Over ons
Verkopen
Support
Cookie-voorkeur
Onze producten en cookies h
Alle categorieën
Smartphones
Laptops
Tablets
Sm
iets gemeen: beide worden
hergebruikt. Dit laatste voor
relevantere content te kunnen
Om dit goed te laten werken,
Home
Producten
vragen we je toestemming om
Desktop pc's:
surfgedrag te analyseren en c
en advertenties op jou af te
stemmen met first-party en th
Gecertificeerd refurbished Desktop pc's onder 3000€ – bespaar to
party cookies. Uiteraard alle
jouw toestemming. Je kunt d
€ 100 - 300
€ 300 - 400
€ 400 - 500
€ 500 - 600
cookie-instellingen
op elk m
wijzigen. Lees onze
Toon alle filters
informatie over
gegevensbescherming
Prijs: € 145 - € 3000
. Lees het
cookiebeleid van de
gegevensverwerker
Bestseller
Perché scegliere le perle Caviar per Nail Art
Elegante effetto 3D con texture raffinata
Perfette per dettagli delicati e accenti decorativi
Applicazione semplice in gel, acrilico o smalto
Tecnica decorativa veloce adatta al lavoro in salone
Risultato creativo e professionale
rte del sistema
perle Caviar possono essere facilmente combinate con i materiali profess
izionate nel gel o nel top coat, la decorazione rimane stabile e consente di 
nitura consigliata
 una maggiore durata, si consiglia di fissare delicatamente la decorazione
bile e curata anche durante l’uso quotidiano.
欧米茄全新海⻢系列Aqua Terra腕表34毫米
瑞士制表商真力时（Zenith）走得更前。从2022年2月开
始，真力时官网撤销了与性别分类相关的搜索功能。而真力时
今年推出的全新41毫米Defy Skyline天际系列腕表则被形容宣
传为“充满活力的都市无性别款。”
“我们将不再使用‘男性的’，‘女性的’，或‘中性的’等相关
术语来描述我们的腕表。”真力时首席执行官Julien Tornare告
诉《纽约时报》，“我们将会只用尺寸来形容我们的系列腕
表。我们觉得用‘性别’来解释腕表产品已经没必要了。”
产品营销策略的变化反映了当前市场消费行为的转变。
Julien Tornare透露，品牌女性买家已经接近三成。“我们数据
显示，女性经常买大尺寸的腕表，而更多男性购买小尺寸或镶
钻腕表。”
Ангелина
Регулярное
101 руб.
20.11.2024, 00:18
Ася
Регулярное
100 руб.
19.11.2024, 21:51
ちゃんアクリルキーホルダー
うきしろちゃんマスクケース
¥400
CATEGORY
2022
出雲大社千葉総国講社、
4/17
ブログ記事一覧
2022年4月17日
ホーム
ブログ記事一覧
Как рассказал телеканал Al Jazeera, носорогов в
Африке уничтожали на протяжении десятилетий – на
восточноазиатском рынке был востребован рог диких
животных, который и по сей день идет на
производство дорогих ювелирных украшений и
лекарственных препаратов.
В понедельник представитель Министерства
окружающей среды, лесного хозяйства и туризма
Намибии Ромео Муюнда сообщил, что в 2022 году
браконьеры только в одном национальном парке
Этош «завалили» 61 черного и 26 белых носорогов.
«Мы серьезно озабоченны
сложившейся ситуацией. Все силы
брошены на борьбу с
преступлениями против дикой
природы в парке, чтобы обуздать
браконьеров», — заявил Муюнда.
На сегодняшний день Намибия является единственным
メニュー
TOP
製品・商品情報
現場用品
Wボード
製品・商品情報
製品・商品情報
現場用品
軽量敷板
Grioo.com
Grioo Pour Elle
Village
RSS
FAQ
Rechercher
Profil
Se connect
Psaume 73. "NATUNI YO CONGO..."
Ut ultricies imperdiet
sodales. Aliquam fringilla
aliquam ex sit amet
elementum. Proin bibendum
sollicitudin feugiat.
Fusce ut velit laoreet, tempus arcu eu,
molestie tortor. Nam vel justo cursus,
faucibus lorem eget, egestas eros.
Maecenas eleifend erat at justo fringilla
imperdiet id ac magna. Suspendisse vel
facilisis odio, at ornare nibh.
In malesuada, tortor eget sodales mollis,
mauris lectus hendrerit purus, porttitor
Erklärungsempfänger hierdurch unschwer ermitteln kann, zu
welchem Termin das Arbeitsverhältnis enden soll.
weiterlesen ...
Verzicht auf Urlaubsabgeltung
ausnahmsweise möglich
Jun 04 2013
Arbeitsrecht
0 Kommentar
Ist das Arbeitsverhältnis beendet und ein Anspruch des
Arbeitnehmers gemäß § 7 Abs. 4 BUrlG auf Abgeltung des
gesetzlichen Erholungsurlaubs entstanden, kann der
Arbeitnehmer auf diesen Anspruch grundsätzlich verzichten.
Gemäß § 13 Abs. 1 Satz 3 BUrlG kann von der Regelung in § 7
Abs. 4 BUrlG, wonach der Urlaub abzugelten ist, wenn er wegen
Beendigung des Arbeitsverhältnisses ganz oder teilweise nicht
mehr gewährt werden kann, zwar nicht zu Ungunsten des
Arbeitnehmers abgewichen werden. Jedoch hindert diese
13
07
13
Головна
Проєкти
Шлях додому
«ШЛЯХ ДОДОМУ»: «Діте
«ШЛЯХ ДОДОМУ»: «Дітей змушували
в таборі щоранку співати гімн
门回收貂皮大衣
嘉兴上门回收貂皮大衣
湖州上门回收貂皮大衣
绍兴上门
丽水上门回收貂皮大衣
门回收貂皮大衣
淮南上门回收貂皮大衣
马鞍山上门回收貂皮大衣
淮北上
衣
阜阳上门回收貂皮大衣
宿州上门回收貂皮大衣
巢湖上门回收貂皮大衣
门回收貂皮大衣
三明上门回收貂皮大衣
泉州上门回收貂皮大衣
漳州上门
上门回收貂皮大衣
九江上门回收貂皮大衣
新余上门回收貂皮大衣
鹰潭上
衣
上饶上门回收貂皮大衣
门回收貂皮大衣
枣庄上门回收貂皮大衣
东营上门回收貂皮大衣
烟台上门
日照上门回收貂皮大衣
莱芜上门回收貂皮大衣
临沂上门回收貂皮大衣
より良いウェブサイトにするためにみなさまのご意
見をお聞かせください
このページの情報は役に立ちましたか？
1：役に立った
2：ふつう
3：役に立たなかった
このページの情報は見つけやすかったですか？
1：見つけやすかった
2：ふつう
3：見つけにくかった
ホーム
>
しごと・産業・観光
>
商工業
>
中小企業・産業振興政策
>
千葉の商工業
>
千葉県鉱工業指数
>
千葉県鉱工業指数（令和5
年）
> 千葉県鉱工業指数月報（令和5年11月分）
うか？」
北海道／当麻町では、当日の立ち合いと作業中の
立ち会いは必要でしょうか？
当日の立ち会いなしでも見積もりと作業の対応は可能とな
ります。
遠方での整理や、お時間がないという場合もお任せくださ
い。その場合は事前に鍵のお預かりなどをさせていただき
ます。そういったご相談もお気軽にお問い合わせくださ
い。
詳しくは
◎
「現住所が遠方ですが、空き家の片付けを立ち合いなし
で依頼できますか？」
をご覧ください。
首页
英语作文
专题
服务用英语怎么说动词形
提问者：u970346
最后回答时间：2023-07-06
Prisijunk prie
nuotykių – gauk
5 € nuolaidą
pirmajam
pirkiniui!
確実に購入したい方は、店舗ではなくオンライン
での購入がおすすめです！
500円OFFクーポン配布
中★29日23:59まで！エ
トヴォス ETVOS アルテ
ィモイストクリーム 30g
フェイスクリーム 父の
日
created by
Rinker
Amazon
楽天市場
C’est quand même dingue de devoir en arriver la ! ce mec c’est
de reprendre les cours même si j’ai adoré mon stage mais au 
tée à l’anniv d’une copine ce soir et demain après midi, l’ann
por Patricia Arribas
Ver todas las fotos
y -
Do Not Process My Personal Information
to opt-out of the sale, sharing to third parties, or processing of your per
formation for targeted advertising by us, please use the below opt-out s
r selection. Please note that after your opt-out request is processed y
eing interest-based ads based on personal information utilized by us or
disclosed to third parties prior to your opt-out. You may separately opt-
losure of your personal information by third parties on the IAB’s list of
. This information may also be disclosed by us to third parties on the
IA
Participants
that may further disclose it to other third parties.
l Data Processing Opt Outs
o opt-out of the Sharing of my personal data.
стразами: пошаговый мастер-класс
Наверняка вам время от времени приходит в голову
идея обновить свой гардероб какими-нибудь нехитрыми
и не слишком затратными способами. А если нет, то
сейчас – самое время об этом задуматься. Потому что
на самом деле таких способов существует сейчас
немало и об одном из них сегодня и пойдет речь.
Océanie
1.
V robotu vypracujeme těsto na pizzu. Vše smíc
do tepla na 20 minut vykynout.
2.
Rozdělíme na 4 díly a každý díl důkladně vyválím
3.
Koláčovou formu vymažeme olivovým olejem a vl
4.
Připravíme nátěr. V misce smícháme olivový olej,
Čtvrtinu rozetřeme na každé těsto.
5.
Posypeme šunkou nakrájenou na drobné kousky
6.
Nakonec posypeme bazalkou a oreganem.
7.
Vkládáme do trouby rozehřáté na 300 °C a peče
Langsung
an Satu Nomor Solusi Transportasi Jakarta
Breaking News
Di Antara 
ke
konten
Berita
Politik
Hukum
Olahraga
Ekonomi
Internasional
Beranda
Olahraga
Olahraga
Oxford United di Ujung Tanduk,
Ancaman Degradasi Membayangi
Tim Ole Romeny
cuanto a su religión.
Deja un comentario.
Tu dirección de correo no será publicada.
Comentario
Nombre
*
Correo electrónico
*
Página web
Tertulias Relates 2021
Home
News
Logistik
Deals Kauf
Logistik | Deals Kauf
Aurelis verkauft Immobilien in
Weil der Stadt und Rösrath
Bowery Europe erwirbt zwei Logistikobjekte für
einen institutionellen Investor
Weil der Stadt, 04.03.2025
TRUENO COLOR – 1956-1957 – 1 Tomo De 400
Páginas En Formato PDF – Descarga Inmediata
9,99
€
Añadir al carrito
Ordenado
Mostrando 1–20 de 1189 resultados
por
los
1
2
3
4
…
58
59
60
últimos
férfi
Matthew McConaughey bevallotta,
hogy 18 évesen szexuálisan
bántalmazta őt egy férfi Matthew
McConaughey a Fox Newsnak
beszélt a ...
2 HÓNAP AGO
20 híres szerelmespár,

== == ==

TASK TO CARRY OUT →
Put everything from the first line of the entries down to the line containing "stemmen met first-party en th" into a JSON list of strings, one string per line, skipping any blank lines.

TASK ANSWER →
[
  "Over ons",
  "Verkopen",
  "Support",
  "Cookie-voorkeur",
  "Onze producten en cookies h",
  "Alle categorieën",
  "Smartphones",
  "Laptops",
  "Tablets",
  "Sm",
  "iets gemeen: beide worden",
  "hergebruikt. Dit laatste voor",
  "relevantere content te kunnen",
  "Om dit goed te laten werken,",
  "Home",
  "Producten",
  "vragen we je toestemming om",
  "Desktop pc's:",
  "surfgedrag te analyseren en c",
  "en advertenties op jou af te",
  "stemmen met first-party en th"
]